_Data in this exercise_.
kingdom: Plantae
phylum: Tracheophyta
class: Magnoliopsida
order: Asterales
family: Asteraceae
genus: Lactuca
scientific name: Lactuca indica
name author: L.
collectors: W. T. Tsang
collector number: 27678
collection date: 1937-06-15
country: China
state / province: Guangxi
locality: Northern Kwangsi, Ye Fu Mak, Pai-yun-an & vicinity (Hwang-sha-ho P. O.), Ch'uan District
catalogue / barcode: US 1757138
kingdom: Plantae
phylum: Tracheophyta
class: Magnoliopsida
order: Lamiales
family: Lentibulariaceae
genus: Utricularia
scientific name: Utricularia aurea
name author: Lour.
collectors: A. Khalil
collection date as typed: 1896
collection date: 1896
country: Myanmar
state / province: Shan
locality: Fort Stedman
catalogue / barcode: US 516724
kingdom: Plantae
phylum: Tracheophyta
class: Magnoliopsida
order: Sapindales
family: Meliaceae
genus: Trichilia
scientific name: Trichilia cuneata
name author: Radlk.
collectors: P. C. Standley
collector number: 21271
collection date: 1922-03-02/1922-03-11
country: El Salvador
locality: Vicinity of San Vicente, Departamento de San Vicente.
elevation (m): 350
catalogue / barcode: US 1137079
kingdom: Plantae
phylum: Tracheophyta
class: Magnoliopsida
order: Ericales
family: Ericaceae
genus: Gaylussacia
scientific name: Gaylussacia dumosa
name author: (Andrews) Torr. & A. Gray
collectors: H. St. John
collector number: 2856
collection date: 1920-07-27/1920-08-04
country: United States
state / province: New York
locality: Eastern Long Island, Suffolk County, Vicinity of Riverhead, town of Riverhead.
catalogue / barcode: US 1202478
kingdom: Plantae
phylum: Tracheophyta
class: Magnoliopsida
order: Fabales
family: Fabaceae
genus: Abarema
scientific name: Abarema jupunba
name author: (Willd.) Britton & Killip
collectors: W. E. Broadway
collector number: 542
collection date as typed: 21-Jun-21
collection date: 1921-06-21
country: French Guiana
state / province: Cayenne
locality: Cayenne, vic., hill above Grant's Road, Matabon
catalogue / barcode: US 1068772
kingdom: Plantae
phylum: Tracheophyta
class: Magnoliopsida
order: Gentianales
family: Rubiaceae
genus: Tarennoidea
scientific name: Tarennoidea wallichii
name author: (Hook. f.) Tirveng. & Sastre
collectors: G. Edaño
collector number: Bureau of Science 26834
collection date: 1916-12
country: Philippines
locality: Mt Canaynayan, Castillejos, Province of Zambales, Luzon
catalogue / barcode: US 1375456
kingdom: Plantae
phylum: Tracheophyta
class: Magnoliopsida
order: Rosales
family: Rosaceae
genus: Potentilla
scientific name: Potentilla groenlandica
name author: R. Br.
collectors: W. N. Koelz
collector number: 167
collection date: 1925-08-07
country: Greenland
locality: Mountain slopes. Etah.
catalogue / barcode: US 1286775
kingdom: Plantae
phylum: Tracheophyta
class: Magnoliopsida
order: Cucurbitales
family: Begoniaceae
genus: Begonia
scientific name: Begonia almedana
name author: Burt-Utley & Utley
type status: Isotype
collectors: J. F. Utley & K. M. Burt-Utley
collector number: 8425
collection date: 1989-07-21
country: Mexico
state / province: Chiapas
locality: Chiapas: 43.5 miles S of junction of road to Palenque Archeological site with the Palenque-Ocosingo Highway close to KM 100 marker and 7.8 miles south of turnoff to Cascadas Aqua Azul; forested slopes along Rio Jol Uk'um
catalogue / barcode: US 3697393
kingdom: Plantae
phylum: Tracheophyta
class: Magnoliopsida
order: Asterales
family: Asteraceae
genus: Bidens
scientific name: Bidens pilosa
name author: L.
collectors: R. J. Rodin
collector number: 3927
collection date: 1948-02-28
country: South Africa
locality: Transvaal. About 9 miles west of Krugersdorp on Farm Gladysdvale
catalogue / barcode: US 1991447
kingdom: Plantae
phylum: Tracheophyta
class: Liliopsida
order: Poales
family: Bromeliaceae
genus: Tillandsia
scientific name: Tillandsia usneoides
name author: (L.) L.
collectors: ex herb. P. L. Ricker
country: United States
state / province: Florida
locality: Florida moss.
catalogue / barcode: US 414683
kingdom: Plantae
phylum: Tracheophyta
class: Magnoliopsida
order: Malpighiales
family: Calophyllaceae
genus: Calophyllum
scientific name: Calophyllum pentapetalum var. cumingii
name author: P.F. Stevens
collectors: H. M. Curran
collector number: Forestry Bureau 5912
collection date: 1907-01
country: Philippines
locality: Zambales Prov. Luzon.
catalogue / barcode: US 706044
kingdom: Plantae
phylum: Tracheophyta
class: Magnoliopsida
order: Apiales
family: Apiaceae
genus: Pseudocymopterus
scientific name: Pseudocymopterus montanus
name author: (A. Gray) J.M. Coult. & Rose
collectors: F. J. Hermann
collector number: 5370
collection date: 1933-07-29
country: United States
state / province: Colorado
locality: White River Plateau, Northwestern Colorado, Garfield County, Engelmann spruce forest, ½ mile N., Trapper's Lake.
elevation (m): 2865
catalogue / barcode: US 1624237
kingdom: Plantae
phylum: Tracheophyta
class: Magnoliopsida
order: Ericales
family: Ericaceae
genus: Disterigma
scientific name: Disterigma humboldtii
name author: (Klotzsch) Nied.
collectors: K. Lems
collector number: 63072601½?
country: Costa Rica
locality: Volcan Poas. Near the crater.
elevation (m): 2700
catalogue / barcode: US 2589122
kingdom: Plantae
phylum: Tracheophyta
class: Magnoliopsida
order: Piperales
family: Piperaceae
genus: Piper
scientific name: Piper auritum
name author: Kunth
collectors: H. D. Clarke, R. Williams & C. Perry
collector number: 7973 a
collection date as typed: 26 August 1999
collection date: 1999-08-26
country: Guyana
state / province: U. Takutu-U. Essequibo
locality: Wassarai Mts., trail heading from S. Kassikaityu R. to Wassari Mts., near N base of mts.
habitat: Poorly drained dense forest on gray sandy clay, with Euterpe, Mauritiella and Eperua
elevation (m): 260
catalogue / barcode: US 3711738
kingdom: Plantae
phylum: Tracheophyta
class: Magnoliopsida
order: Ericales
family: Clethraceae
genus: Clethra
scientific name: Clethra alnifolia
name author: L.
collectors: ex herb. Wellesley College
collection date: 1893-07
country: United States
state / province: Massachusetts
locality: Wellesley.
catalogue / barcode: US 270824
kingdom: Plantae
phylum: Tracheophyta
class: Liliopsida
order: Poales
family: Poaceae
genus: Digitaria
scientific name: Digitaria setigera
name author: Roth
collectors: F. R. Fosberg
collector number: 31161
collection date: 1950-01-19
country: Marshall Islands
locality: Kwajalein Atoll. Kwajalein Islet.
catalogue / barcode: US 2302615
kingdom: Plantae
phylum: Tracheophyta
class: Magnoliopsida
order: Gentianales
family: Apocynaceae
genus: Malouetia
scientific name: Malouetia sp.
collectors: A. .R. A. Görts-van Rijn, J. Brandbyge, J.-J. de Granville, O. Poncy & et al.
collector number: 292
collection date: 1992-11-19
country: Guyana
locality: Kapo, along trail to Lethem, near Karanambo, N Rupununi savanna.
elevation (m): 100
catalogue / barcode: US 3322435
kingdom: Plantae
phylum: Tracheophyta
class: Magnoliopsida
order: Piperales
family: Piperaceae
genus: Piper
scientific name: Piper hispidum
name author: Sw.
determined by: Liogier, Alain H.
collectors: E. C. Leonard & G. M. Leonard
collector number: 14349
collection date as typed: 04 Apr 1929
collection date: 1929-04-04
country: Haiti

_The task_. Copy the entries line for line, without any change, from the line that contains "collector number: 63072601½?" through the line that contains "collectors: F. R. Fosberg", with both of those lines included.

_Solution below_.
collector number: 63072601½?
country: Costa Rica
locality: Volcan Poas. Near the crater.
elevation (m): 2700
catalogue / barcode: US 2589122
kingdom: Plantae
phylum: Tracheophyta
class: Magnoliopsida
order: Piperales
family: Piperaceae
genus: Piper
scientific name: Piper auritum
name author: Kunth
collectors: H. D. Clarke, R. Williams & C. Perry
collector number: 7973 a
collection date as typed: 26 August 1999
collection date: 1999-08-26
country: Guyana
state / province: U. Takutu-U. Essequibo
locality: Wassarai Mts., trail heading from S. Kassikaityu R. to Wassari Mts., near N base of mts.
habitat: Poorly drained dense forest on gray sandy clay, with Euterpe, Mauritiella and Eperua
elevation (m): 260
catalogue / barcode: US 3711738
kingdom: Plantae
phylum: Tracheophyta
class: Magnoliopsida
order: Ericales
family: Clethraceae
genus: Clethra
scientific name: Clethra alnifolia
name author: L.
collectors: ex herb. Wellesley College
collection date: 1893-07
country: United States
state / province: Massachusetts
locality: Wellesley.
catalogue / barcode: US 270824
kingdom: Plantae
phylum: Tracheophyta
class: Liliopsida
order: Poales
family: Poaceae
genus: Digitaria
scientific name: Digitaria setigera
name author: Roth
collectors: F. R. Fosberg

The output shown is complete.